Sunday, February 8, 2009

INNOVATION. INTEROPERABILITY!
. Michael Schrage: "Interoperability: the great enabler", Financial Times (*)

Global financial markets are in disarray but prospects for innovation in the real economy have never been more robust. Innovations once crafted to stand alone are increasingly built to work together, or “interoperate”. The interoperability quotient, or IQ, of discrete components and systems to influence constructively the behaviour of other systems and components increasingly determines economic value. A low IQ indicates innovation destined to underachieve. Playing well with others, not just ingenuity, has become the new standard for innovation excellence. Look no further than the internet for the inspiration for interoperable innovation. The misunderstood genius of the internet is that interoperability makes “networks of networks” possible. Protocols permitting diverse data to mingle creatively explain why the internet’s influence as a multimedia, multifunctional and multidisciplinary environment for innovation remains unsurpassed.

Consider “mash-ups” as a model: Google Maps can easily be mixed and mashed with property, seismic or epidemiological data to produce novel applications that might launch a company or an industry. Greater inter­operability invites greater innovation – and vice versa. But interoperability as a core innovation investment principle extends well beyond the internet into power-grid systems, defence technologies and medical devices. More innovators in more disciplines are investing more in interoperability as both a business and research strategy. Nascent nanotechnologies are being mashed up with biotechnologies. Facebook pages mash up with Global Positioning System mobile phones. Rechargeable batteries can mash up with programmable solar cells. Seemingly disparate devices and disciplines that ordinarily would have zero interest in interoperating creatively, or zero capacity to do so, might find novel relationships cheap and easy. Successful interoperability dramatically cuts the costs, risks and complexities of hooking up.

Barriers to interdisciplinary innovation tumble. Favourable economics of interoperable innovation will tempt ambitious “inter-preneurs” to test their ideas. How might interoperability between Siemens cochlear implants, Apple iPhones, Nike running shoe accelerometers, LG microwave ovens, Nintendo Wiis and BMW Series 3 Sedans create bold entrepreneurial, or diversification, opportunities? Who knows? But the fact that the question piques curiosity reveals fundamental changes in the global innovation climate. The interoperability imperative creates a new innovator’s dilemma: will greater market share or profitability come from making one’s innovation more interoperable . . . or less? What IQ do current customers and potential prospects prefer? How should we collaborate, and compete, in the context of inter­operability?
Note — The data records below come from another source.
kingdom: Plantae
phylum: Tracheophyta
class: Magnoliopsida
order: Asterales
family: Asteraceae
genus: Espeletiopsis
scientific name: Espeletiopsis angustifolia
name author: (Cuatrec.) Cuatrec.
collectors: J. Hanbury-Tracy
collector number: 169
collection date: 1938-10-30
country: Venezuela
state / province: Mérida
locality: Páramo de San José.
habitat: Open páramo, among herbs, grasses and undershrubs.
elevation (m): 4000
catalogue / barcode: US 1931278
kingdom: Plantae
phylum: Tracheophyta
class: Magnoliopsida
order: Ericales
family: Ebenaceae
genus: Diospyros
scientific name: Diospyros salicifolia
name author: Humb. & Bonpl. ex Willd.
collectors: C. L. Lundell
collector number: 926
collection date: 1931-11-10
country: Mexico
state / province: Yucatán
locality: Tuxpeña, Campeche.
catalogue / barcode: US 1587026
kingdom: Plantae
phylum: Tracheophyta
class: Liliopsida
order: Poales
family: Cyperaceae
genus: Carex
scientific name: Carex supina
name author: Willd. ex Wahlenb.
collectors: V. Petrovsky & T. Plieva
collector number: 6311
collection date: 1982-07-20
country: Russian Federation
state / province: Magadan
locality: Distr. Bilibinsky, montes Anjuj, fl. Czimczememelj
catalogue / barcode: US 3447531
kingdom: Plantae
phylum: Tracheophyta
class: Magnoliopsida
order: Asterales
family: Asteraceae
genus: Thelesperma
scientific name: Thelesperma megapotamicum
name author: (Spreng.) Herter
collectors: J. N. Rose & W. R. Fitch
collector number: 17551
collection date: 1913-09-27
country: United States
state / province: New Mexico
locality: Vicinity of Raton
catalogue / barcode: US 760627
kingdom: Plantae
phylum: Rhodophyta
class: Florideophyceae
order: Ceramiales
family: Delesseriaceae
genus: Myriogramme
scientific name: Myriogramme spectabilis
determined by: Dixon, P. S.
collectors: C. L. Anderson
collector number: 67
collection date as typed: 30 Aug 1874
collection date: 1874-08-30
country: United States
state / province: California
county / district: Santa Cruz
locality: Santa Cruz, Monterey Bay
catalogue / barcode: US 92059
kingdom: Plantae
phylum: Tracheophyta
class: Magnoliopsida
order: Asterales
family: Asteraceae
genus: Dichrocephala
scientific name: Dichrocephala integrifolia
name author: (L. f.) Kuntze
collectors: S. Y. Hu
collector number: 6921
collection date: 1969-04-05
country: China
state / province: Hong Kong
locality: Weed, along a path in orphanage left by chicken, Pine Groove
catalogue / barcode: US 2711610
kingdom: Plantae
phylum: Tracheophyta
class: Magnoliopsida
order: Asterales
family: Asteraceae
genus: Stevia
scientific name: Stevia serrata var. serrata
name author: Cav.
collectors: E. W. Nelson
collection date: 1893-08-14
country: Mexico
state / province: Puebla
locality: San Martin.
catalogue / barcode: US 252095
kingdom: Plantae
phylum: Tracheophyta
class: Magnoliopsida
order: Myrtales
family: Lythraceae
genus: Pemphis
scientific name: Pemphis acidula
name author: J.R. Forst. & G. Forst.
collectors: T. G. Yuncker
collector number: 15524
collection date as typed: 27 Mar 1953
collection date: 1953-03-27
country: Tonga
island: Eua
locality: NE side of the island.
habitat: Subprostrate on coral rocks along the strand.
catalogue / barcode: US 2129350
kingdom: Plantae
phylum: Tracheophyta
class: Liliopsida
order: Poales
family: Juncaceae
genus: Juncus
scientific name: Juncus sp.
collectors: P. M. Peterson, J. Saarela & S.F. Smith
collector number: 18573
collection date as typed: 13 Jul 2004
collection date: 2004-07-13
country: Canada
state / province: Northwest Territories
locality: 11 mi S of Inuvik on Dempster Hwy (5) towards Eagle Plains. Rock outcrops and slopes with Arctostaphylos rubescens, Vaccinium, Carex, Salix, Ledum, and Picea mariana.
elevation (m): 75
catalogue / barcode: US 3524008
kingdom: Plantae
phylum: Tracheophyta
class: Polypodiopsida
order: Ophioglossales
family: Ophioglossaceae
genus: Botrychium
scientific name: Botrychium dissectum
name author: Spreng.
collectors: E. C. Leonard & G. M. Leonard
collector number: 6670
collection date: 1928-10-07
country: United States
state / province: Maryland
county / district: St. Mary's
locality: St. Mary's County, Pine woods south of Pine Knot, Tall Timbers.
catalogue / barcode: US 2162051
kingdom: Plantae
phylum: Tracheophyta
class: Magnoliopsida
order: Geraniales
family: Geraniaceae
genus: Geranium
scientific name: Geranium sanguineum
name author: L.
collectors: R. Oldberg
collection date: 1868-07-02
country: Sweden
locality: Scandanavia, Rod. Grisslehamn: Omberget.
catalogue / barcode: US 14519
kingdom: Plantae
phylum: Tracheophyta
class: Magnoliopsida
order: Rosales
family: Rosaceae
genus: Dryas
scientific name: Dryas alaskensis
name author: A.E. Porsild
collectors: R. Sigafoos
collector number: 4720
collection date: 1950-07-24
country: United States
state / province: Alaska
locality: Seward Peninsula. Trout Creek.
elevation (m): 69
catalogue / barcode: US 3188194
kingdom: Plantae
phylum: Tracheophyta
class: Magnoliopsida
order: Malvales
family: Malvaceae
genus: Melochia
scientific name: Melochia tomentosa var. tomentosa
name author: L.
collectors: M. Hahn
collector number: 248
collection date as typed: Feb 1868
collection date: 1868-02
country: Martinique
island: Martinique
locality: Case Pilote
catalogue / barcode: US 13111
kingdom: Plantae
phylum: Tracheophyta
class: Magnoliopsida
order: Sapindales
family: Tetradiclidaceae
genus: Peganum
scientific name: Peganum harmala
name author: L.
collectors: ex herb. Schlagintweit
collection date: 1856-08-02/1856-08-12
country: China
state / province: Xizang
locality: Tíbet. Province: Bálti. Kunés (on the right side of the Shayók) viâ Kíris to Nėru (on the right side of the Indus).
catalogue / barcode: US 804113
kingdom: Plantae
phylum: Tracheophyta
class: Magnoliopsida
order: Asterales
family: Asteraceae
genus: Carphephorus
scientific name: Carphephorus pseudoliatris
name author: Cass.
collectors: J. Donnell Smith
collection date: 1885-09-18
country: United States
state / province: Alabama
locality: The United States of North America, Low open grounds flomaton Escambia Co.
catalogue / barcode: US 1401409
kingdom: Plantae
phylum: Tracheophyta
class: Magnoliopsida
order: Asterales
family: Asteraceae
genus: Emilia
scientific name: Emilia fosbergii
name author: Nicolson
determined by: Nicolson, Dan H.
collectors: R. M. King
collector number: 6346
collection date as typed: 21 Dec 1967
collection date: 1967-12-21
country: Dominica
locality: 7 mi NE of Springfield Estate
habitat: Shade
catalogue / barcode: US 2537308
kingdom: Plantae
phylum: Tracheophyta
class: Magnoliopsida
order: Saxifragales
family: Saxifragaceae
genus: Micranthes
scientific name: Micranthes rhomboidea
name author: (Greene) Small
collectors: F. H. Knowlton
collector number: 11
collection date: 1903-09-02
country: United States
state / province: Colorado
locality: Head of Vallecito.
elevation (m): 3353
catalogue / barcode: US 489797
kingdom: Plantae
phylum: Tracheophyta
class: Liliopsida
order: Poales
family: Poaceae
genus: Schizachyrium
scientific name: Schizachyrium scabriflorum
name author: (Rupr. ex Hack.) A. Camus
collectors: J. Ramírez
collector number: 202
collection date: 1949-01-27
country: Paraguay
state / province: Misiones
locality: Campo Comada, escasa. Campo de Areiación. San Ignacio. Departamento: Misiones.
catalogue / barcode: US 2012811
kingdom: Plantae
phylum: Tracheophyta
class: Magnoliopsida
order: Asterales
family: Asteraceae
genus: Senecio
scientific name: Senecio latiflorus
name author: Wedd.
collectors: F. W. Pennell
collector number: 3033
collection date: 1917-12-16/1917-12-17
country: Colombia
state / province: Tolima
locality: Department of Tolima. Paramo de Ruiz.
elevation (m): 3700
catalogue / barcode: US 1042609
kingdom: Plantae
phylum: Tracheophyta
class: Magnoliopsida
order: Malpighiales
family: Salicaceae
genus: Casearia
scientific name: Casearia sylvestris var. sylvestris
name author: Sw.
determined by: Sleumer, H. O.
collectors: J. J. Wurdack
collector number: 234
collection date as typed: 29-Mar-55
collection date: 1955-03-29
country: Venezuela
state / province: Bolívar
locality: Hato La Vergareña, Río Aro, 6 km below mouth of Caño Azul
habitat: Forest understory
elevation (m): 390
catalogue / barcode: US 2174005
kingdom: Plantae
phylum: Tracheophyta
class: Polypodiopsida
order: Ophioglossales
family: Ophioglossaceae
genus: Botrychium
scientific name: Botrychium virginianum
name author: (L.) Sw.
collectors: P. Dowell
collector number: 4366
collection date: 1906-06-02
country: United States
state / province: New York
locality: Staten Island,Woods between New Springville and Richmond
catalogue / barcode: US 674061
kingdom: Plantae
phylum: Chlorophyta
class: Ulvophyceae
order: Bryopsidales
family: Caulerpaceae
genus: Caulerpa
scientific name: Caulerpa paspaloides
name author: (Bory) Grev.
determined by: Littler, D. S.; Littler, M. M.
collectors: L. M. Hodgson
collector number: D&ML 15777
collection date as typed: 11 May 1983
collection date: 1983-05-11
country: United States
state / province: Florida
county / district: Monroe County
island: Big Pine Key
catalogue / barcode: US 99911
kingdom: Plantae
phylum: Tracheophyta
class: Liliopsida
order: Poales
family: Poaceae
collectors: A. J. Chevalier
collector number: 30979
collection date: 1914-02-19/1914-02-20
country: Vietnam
How much interoperability is enough, or too much, is impossible to know in advance. What is easier to anticipate is the growing need for innovators and customers alike to customise the interoperability they offer and use. For ins­tance, this might involve giving people the power to determine whether their cardiac pacemakers should be able to influence their running shoes or allowing the breathalyser in their mobile phone to disable their car’s ignition. Creating cost-effective rules of engagement for customised interoperability will be a fantastic business challenge. Pervasive interoperability in both in­dustrial and consumer markets suggests that a new generation of interfaces will be essential. Simple interfaces that allow access to complex interoperability promise to be the great enabler, or the horrendous bottleneck, to innovation. The incompetent design of video remote control devices will give way to more iPhone-like and Google-esque streamlined access. Interface technologies – whether keyboard, touch-sensitive, voice or visual – will prove crucial to interoperable innovation. Interoperability’s economic potential is stunted without easy ways to gain access to it. Of course, increased interoperability means increased vulnerabilities. The viruses, spam and malware that pollute today’s laptops could crash fuel delivery trucks or implantable insulin pumps tomorrow. Wicked innovators, more than failed inter-preneurial ingenuity, may be the dominant threat to interoperability’s future.

Unsurprisingly, as interoperability be­comes the technical locus of innovation strategy worldwide, regulators may feel compelled to enshrine, loosen or shatter market standards. Interoperability standards can create, or destroy, innovation oligopolies and monopolies. Interoperability represents a challenge to competition policies in Europe and America. But where interchangeable parts enabled the mass production era more than a century ago, tomorrow’s interoperable systems promise richer, more diverse and more customisable innovation. Economic historians and post-industrial pundits alike observe that high-impact innovations come less from scientific breakthroughs than from clever recombinations of existing inventions. While trend should never be confused with destiny, interoperability potentially offers the best of both innovation worlds: a medium that gives scientific breakthroughs the opportunity to connect with other disciplines and a method for exploring more combinations more quickly and cheaply. That is a recipe for economic growth in difficult times.

(*) The writer researches the economics of innovation at MIT’s Sloan School and at Imperial College’s Business School.